Reggie (not his real name) has stopped being disruptive. He turns in his assignments. He asked his teacher, “Mrs. Johnson, have you noticed I’m not getting in trouble any more? I have so much great stuff to work with now, I want to be good.”
Hearts and lives are changed by the work World Vision and its partners do through the Kids in Need Resource Center. The center is part of World Vision’s Storehouse ministries, providing free school and office supplies to schools in the Seattle-Tacoma area, Olympic Peninsula, and Yakima Valley. It thrives as a partnership with The Boeing Company and the School, Home, and Office Supplies Association’s (SHOPA) Foundation for Educational Excellence. Boeing’s Bluebills, a volunteer organization comprised of retired employees and their spouses, provides most of the skill and labor to run the center in warehouse space provided rent-free in Renton. Products come from World Vision, SHOPA and other corporate donors, including Boeing.

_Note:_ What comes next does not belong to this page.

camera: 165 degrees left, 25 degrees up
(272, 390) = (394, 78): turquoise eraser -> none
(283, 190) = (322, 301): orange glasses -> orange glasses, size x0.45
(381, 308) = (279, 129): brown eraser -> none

Schools in which at least 70 percent of the students are eligible for free or reduced-fee lunches qualify to “shop” regularly at the resource center. Educators pick up free school and office supplies that range from books, pens, pencils, paper and craft supplies, to binders, backpacks, rulers, and toys and gifts that can be used as incentives or rewards. Blankets for health rooms and even socks and underwear are necessary items educators can find at the center. Some more expensive items, such as digital cameras, slide projectors, and office furniture, are distributed through contests teachers can enter by submitting letters or original posters created by their students, explaining how the items are being used and expressing appreciation to product donors.
Seventy-two Seattle-Tacoma-area schools use the Kids in Need Resource Center, and another 37 schools from the Olympic Peninsula to the Yakima Valley also receive school supplies via the program. The program puts learning tools into the hands of 20,000 to 30,000 children each year.

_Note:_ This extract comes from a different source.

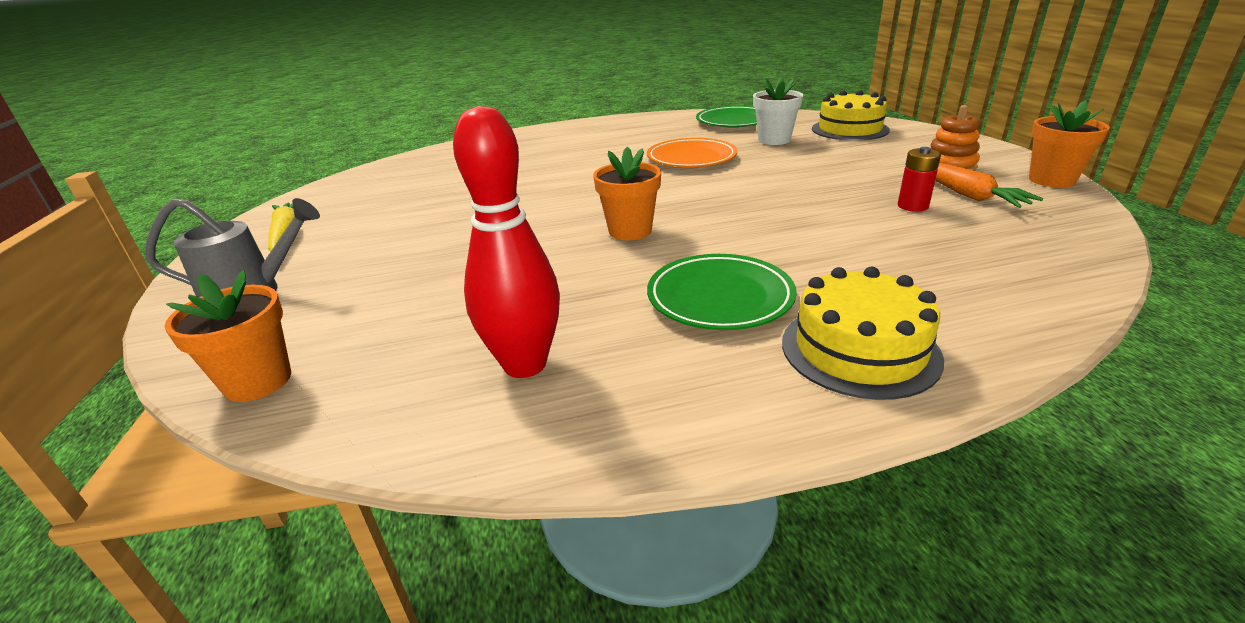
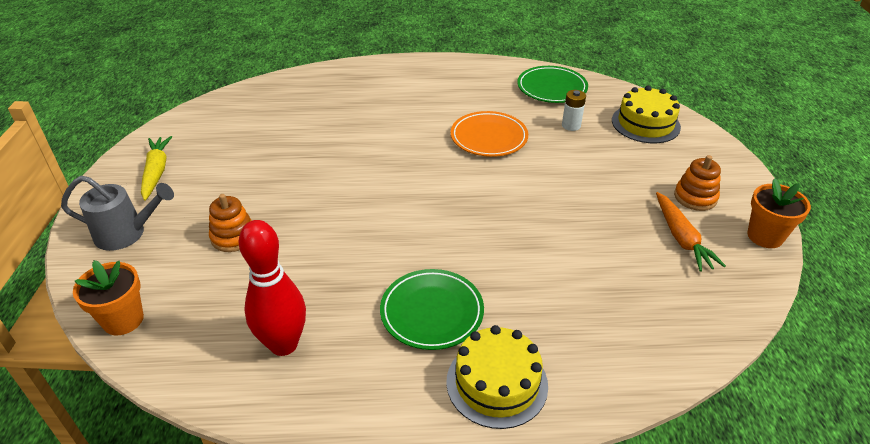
camera: 10 degrees right, 10 degrees up
(410, 273) = (233, 237): none -> orange stacking toy
(630, 231) = (401, 224): orange flower pot -> none
(774, 140) = (571, 125): white flower pot -> white battery
(912, 206) = (629, 243): red battery -> none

The Bluebills (named after the first plane built by Boeing founder Bill Boeing), who keep the Kids in Need program humming in the Seattle-Tacoma area, are part of an organization formed in 1995 for company retirees who want to serve their communities. Kids in Need is just one of the organization’s many projects.
Volunteers are motivated by the stories they hear from teachers about students who come to school without even pencils or paper because in their homes, decisions have to be made: school supplies or groceries. School supplies rarely win. They read statistics that show students who lack resources lag behind their schoolmates, and studies that paint a picture of teachers who try to narrow that gap by spending hundreds, and sometimes thousands of their own dollars.
Pens, pencil, paints and paper help young learners perform better in the classroom, but other Kids in Need resources, such as storybooks, are gifts that are treasured by children.
“Many of our kids don’t own any books,” said White Center Heights teacher Betty Wolfe. “They are so excited to get them.”
The teachers are able to express their thanks in person when they visit the center. “One teacher was literally bouncing with excitement,” as she pushed her cart up and down the aisles of shelves filled with supplies and toys, recalled volunteer Ron Bacher. Students use the pens, crayons, paints, and paper their teachers bring back to express their thanks. The center receives “literally hundreds of letters and posters” from students, said manager Howard Snyder, another Bluebills volunteer.
Ron’s favorite letter came with a photo of a young girl he refers to as his “poster gal” for Kids in Need. She’d just been presented with a new backpack for carrying her new books and supplies to school. She had never owned her own backpack, and her toothy smile and big eyes lit up the image. “You could see in the picture that she was so thrilled. It made my day,” he said.